> Material to process:
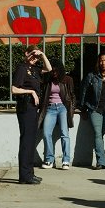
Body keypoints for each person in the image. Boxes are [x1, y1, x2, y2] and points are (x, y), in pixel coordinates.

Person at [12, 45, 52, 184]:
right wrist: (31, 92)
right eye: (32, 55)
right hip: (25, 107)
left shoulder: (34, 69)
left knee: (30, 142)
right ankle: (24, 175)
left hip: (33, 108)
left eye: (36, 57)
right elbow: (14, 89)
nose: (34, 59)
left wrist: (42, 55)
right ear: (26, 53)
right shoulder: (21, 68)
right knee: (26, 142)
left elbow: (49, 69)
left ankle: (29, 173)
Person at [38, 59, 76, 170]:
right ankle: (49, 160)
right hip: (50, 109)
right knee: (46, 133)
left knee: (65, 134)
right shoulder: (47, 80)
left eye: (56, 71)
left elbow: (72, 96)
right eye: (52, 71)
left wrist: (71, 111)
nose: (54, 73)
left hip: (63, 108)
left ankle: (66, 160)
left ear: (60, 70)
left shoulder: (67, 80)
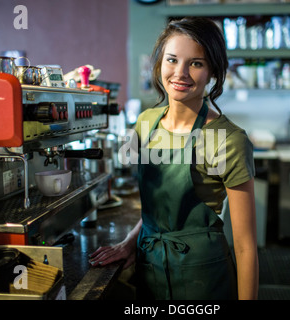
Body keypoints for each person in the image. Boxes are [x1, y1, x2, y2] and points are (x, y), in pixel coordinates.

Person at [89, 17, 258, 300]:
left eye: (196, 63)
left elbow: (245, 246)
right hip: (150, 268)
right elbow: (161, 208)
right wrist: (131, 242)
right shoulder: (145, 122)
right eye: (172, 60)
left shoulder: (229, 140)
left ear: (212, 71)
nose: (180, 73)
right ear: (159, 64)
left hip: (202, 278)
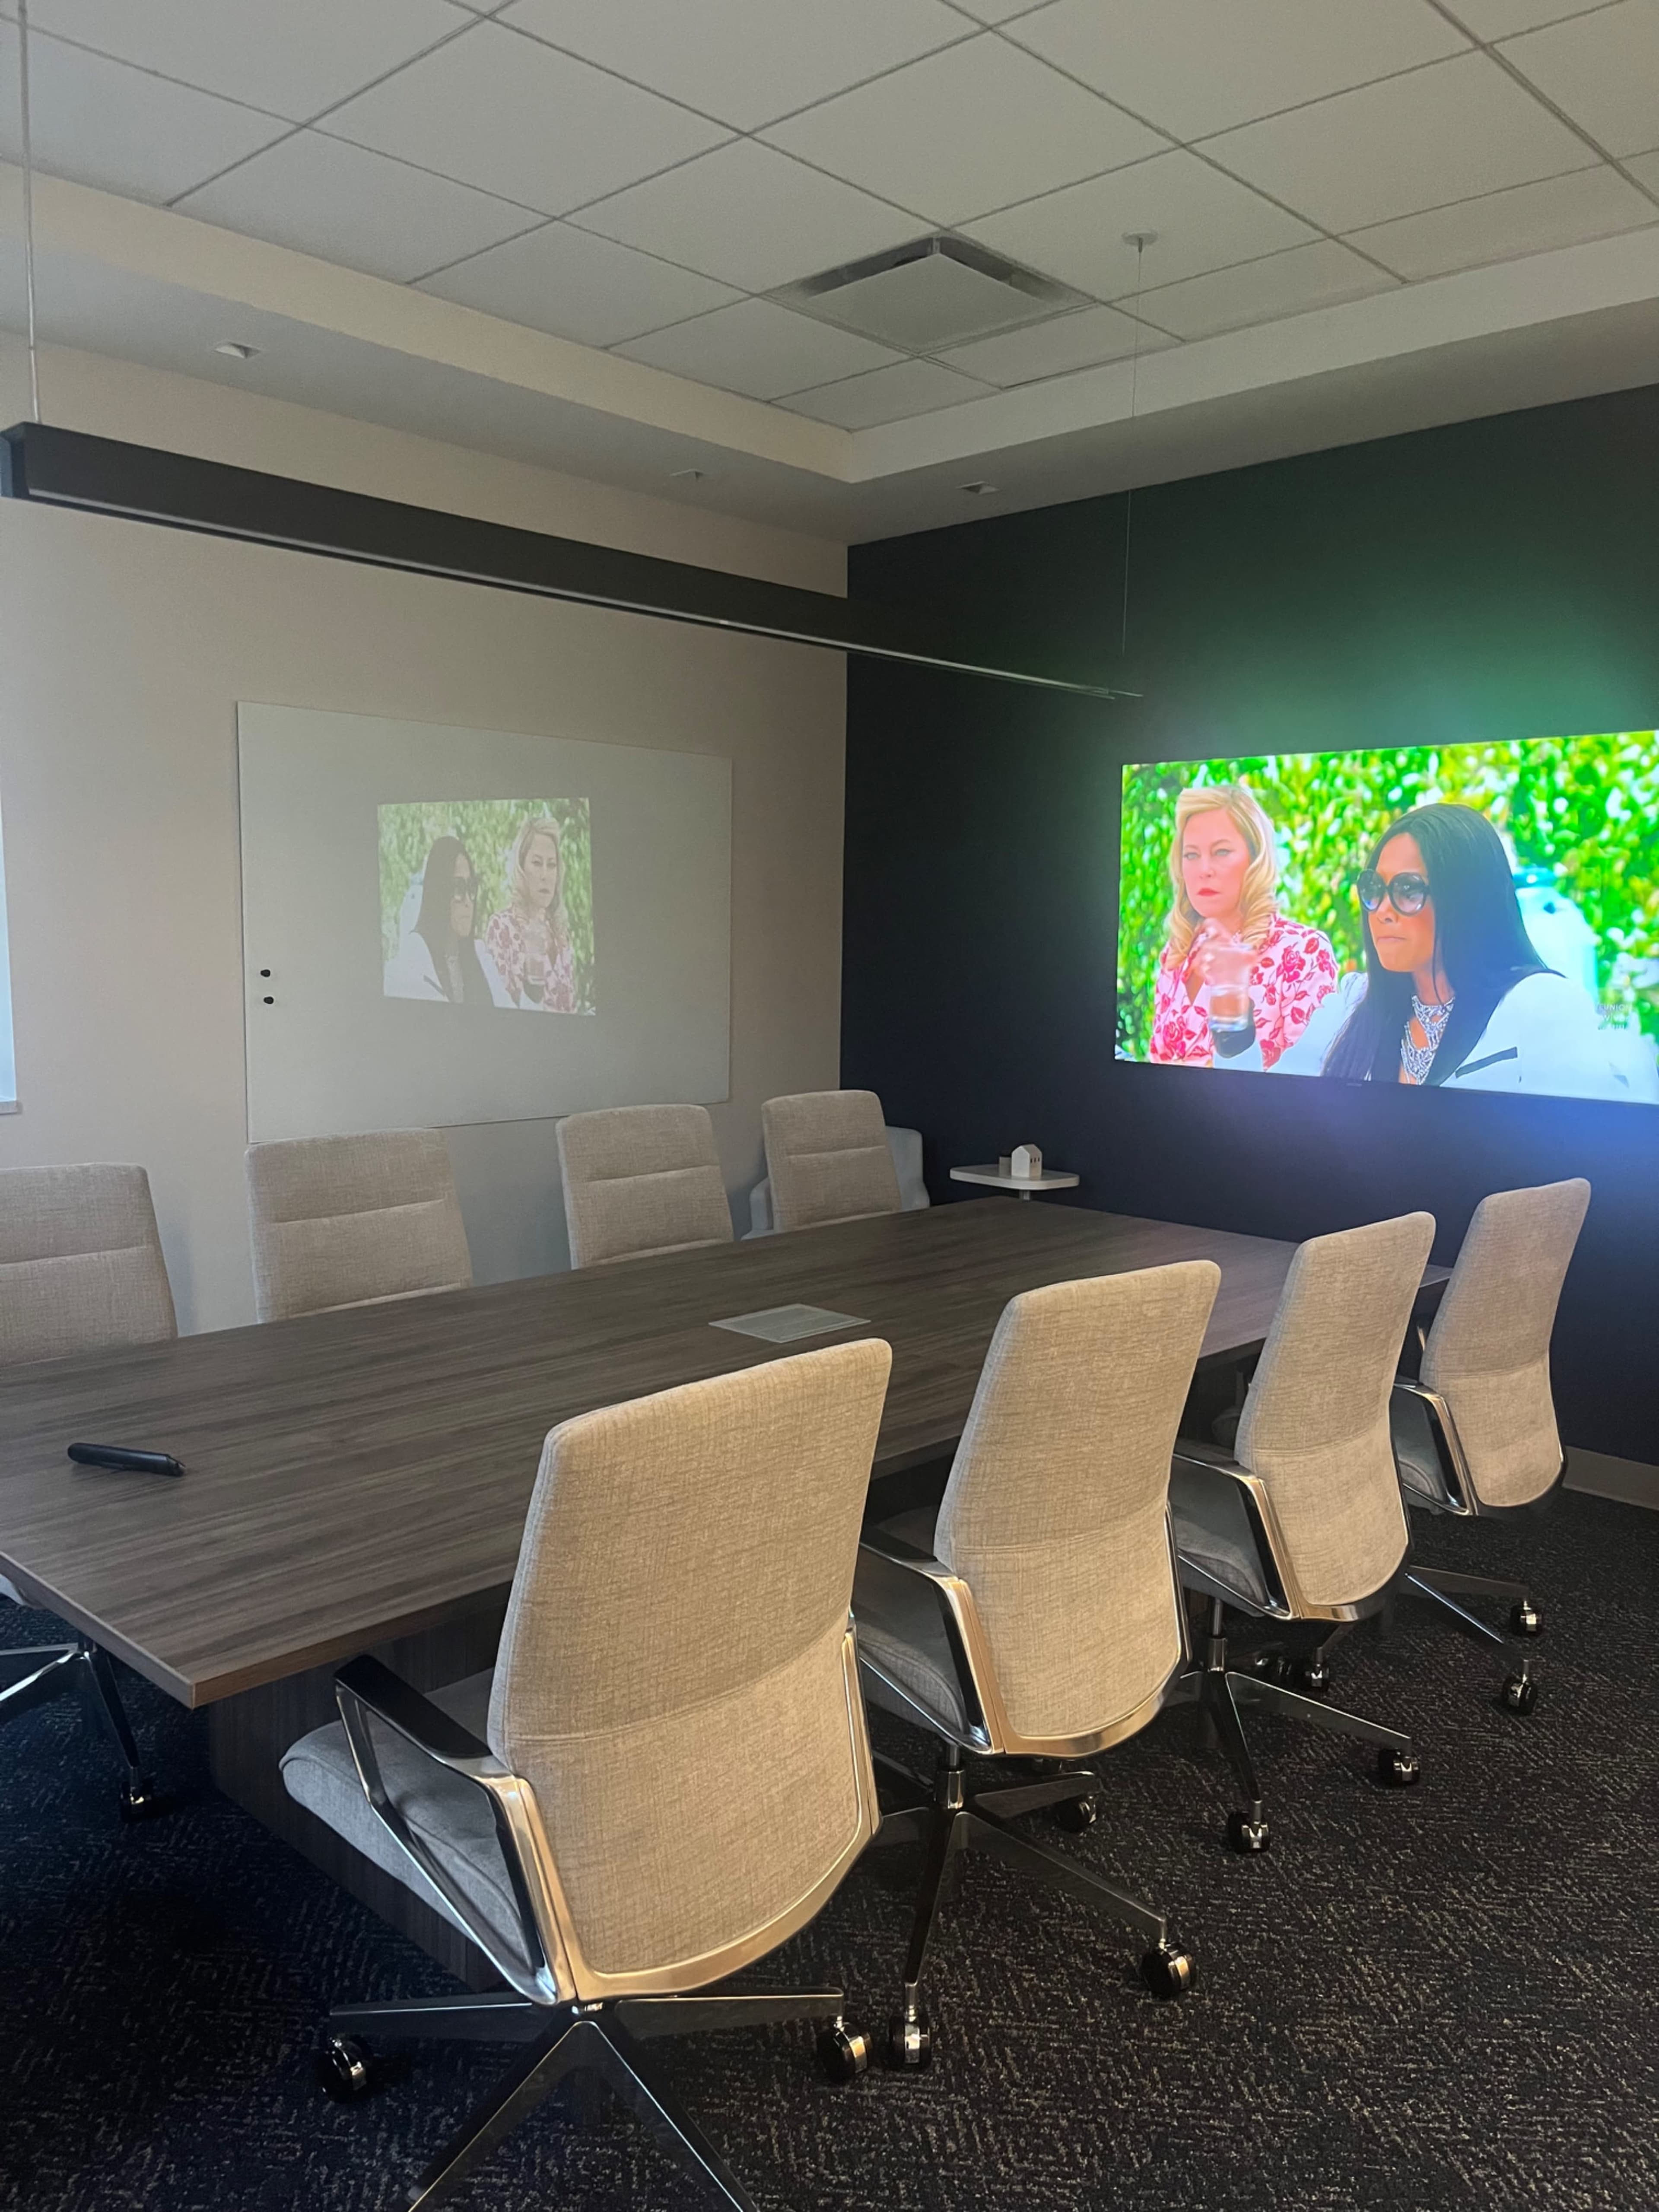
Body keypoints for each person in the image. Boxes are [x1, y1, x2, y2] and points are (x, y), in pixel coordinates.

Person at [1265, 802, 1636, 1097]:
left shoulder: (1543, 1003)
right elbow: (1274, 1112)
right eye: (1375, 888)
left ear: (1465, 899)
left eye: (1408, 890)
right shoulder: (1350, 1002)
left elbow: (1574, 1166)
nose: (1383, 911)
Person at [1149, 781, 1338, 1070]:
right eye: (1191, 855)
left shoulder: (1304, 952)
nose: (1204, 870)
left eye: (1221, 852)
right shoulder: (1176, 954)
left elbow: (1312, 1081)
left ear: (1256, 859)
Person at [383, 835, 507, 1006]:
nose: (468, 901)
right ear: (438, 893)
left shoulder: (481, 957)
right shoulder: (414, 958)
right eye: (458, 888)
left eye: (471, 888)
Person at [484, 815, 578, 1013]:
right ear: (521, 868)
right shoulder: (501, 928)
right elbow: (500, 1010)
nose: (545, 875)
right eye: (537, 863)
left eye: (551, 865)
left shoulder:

> Work task:
Exact copy, no pictures. Write out the lines in the entries above, starting with the line with "left wrist: (42, 55)" and going on through the line with "left eye: (196, 63)", keeping both.

> Answer to this exercise:
left wrist: (42, 55)
right ear: (26, 53)
right shoulder: (21, 68)
right knee: (26, 142)
left elbow: (49, 69)
left ankle: (29, 173)
Person at [38, 59, 76, 170]:
right ankle: (49, 160)
right hip: (50, 109)
right knee: (46, 133)
left knee: (65, 134)
right shoulder: (47, 80)
left eye: (56, 71)
left elbow: (72, 96)
right eye: (52, 71)
left wrist: (71, 111)
nose: (54, 73)
left hip: (63, 108)
left ankle: (66, 160)
left ear: (60, 70)
left shoulder: (67, 80)
Body keypoints for each person in the image. Boxes are [x1, y1, x2, y2] and points are (x, y), in pixel coordinates.

Person at [89, 17, 258, 300]:
left eye: (196, 63)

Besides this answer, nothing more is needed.